Airfoil Helicam - www.airfoilskycam.com
Helicam Solutions - www.helicamsolutions.com
Askman AP - www.askmanap.com
CopterFilms - www.cfcoptercams.com
- from http://airfoilskycam.com/
M1 CARBON 30
The new 30-50 size mount is based around the M1carbon design but has had the weight reduced for the smaller machines. The unit comes completely assembled with the tilt servo installed along With the all new hydraulic roll dampener. The unit is CNC machine from carbon fiber and 6061 aluminum . It's designed to carry digital cameras along with the downlink system and battery.
The unit can be used with most 30-50 size helicopters and is designed to be used so the pilot can also shoot the pictures to eliminate the need for a second person on still pictures shoots like real estate and similar jobs. By installing a second receiver it still allows for the use of a camera man as a typical M1carbon mount is used.
This unit incorporates tilt and roll only and does not have a pan function. The dry weight of the mount is 1 7/8 lbs and as seen in the pictures the weight is 4 1/4 lbs to make for an incredibly light system with all your equipment installed.
M1 Carbon 30 is $399 plus shipping, including the new roll dampening system.
The Mount specs you are looking at will let you land or takeoff in any direction and also has the ability to rotate 360 degrees non stop without any wiring problems.
We are certified welding and CNC machining almost every part. The mount is made from 6061T6 aluminum and Carbon fiber. The mount also incorporates metal geared servos and the proven clutch release system on the tilt function as well as adjustable "O" ring roll dampening. The servo torque is 8.5 kg on the pan and 4.2 kg on the tilt. The Mini Pro1 has 150 mm of roll compensation along with the 360 degrees of pan and 160 degrees of tilt rotation.
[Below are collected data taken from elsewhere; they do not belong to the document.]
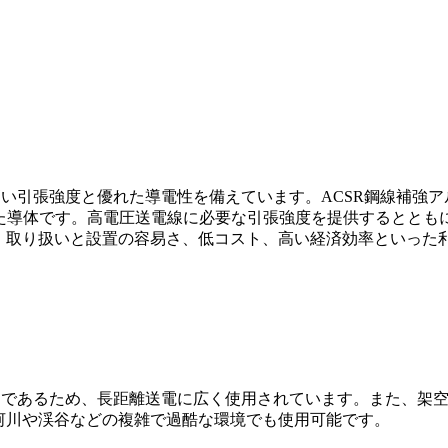
高い引張強度と優れた導電性を備えています。ACSR鋼線補強
合わせた導体です。高電圧送電線に必要な引張強度を提供するとと
、取り扱いと設置の容易さ、低コスト、高い経済効率といった
適であるため、長距離送電に広く使用されています。また、架
河川や渓谷などの複雑で過酷な環境でも使用可能です。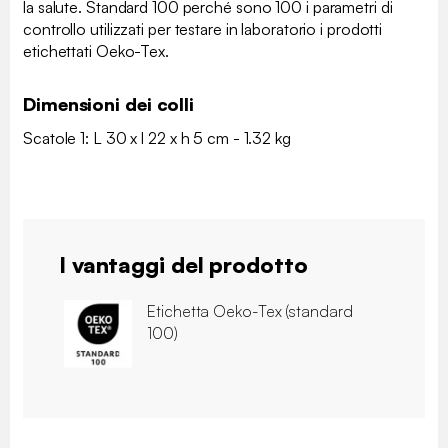
la salute. Standard 100 perché sono 100 i parametri di
controllo utilizzati per testare in laboratorio i prodotti
etichettati Oeko-Tex.
Dimensioni dei colli
Scatole 1: L 30 x l 22 x h 5 cm - 1.32 kg
I vantaggi del prodotto
Etichetta Oeko-Tex (standard
100)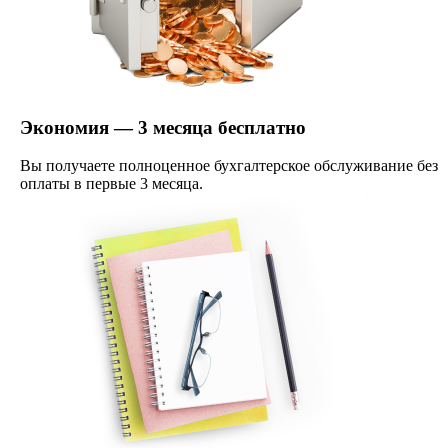
Экономия — 3 месяца бесплатно
Вы получаете полноценное бухгалтерское обслуживание без
оплаты в первые 3 месяца.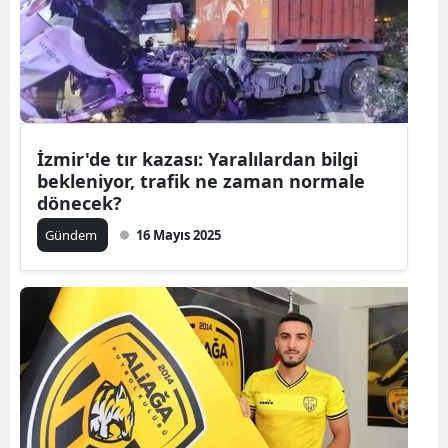
İzmir'de tır kazası: Yaralılardan bilgi
bekleniyor, trafik ne zaman normale
dönecek?
Gündem
16 Mayıs 2025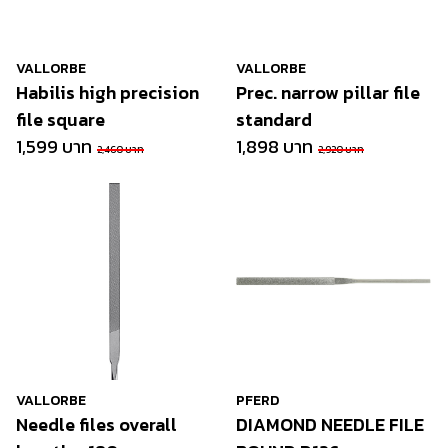
VALLORBE
VALLORBE
Habilis high precision
Prec. narrow pillar file
file square
standard
1,599 บาท
1,898 บาท
2,460 บาท
2,920 บาท
VALLORBE
PFERD
Needle files overall
DIAMOND NEEDLE FILE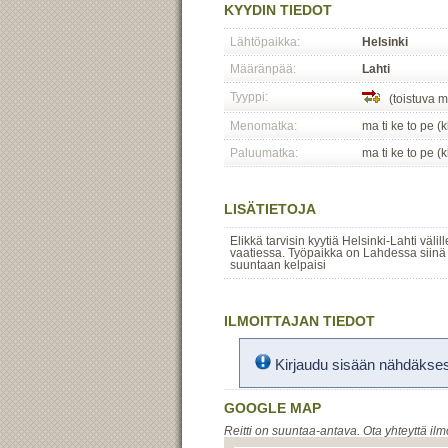
KYYDIN TIEDOT
Lähtöpaikka:
Helsinki
Määränpää:
Lahti
Tyyppi:
(toistuva m
Menomatka:
ma ti ke to pe (
Paluumatka:
ma ti ke to pe (
LISÄTIETOJA
Elikkä tarvisin kyytiä Helsinki-Lahti väli
vaatiessa. Työpaikka on Lahdessa siinä h
suuntaan kelpaisi
ILMOITTAJAN TIEDOT
Kirjaudu sisään nähdäksesi
GOOGLE MAP
Reitti on suuntaa-antava. Ota yhteyttä ilm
The camera head has now been widened to 150 mm to accept more types of cameras.
We didn’t cut any corners: the mount ts built as strong as the Pro1 but lighter and smaller.
The dry weight of the mount came it at 1.28 kg. The unit in the photograph with the Sony V3 7.2 camera, 770JR PCM receiver with the downlink system all powered by a 780 mAh, 3 cell, LiPo battery came in at 1.76 kg. The mount comes like all of our other mounts completely assembled.
The system is designed to be used with any 50 size electric or nitro helicopter. It will also work for some 60 size electric helicopters using LiPo batteries.
The price is $599.00 (as on 14 May 2008) plus shipping.
Pan, Tilt, and Roll are servo controlled and ready for gyro stabilization. Both the pan and tilt are controlled by modified for 360 degree rotation Futaba 3004 standard servos enclosed in a "patent pending" servo block. With a 5:1 gear ratio, the Pro 60-3X mount gives you incredible control. Pan as slow or fast as you desire.
1/2 inch fiberglass tubing and HDPE industrial plastic make for an extremely light yet strong mount.